**Passage provided:**
"I wish all my blogger friends and readers a glorious, peacefilled, and happy 2010.May all that your heart rightfully desires be yours this year."
This being our first new year with Abhi (our baby) , I decided to go all the way out and make a traditional fruit cake. As a general rule, I'm not a regular baker. Somehow the concept of rigid measurements, high calorie ingredients, and my 'sumo wrestler' aka post-pregnancy figure (not that it was better afore) has kept me away from traditional cakes and cookies. I browsed high and low for a easy do-able fruit cake recipe, found a zillion recipes, then made last minute calls to my mom for her kinda cake measurements, gathered chance advice from my aunt who called 2 days ahead to wish us, and finally added my own permutations to them all
Preparations were punctuated by baby needs, oven cleaning (a year since i opened it last) etc. Finally by 2 a.m. new year's morning my cake was ready to be wrapped up in foil soaking in a final slather of whisky till 11 a.m. this morning (9 hours of drunken merriness, huh!). Cake making and pooja room cleaning had me up till 3 a.m. and so decided to sleep in this morning. Was woken up at 9.30 a.m. by my husband who had made a poori (indian fried bread), mixed veggie gravy, and a fruit salad breakfast for me :-). He also took over Abhi's early morning feeding, diaper changing, and patting back to sleep routine
My special breakfast
Ok, now to the cake. True to the footloose chef in me, my cake does not conform to classic ways and procedures...
Preparation
Chopped dry fruits and nuts - 3 cups (I used dates, apricots, golden raisins, jumbo raisins, walnuts, cashewnuts, prunes)
Orange peel - 1 medium sized orange's rind with the white pith scraped out (cut into small pieces)
Rum (use any spirit you have at hand) - 2 cups
Put everything together in a skillet and toss till warm, and an aroma emanates. Close lid and let stand overnight. In the morning, I placed this in the fridge and let stand for another 10 hrs or so. Bring to room temperature before using in the cake.

**Exercise input:**
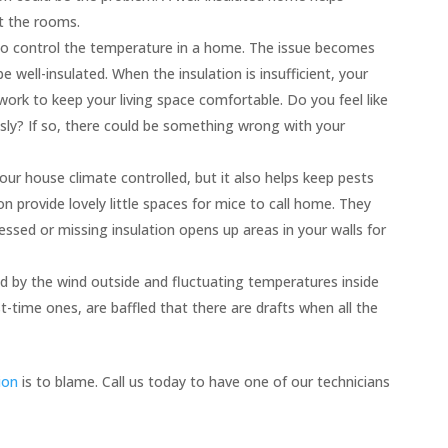
t the rooms.
 to control the temperature in a home. The issue becomes
well-insulated. When the insulation is insufficient, your
ork to keep your living space comfortable. Do you feel like
usly? If so, there could be something wrong with your
our house climate controlled, but it also helps keep pests
on provide lovely little spaces for mice to call home. They
ssed or missing insulation opens up areas in your walls for
d by the wind outside and fluctuating temperatures inside
time ones, are baffled that there are drafts when all the
ion
is to blame. Call us today to have one of our technicians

**Tasks to carry out:**
(1) Transcribe the fruit cake post in full, reproducing every character precisely as it appears.
(2) Restate the text lines of the records with "insulation" replaced by "padding" and everything else left unchanged. Leave the pictures out of the answer.

**Answers by task:**
(1)
"I wish all my blogger friends and readers a glorious, peacefilled, and happy 2010.May all that your heart rightfully desires be yours this year."
This being our first new year with Abhi (our baby) , I decided to go all the way out and make a traditional fruit cake. As a general rule, I'm not a regular baker. Somehow the concept of rigid measurements, high calorie ingredients, and my 'sumo wrestler' aka post-pregnancy figure (not that it was better afore) has kept me away from traditional cakes and cookies. I browsed high and low for a easy do-able fruit cake recipe, found a zillion recipes, then made last minute calls to my mom for her kinda cake measurements, gathered chance advice from my aunt who called 2 days ahead to wish us, and finally added my own permutations to them all
Preparations were punctuated by baby needs, oven cleaning (a year since i opened it last) etc. Finally by 2 a.m. new year's morning my cake was ready to be wrapped up in foil soaking in a final slather of whisky till 11 a.m. this morning (9 hours of drunken merriness, huh!). Cake making and pooja room cleaning had me up till 3 a.m. and so decided to sleep in this morning. Was woken up at 9.30 a.m. by my husband who had made a poori (indian fried bread), mixed veggie gravy, and a fruit salad breakfast for me :-). He also took over Abhi's early morning feeding, diaper changing, and patting back to sleep routine
My special breakfast
Ok, now to the cake. True to the footloose chef in me, my cake does not conform to classic ways and procedures...
Preparation
Chopped dry fruits and nuts - 3 cups (I used dates, apricots, golden raisins, jumbo raisins, walnuts, cashewnuts, prunes)
Orange peel - 1 medium sized orange's rind with the white pith scraped out (cut into small pieces)
Rum (use any spirit you have at hand) - 2 cups
Put everything together in a skillet and toss till warm, and an aroma emanates. Close lid and let stand overnight. In the morning, I placed this in the fridge and let stand for another 10 hrs or so. Bring to room temperature before using in the cake.

(2)
t the rooms.
 to control the temperature in a home. The issue becomes
well-insulated. When the padding is insufficient, your
ork to keep your living space comfortable. Do you feel like
usly? If so, there could be something wrong with your
our house climate controlled, but it also helps keep pests
on provide lovely little spaces for mice to call home. They
ssed or missing padding opens up areas in your walls for
d by the wind outside and fluctuating temperatures inside
time ones, are baffled that there are drafts when all the
ion
is to blame. Call us today to have one of our technicians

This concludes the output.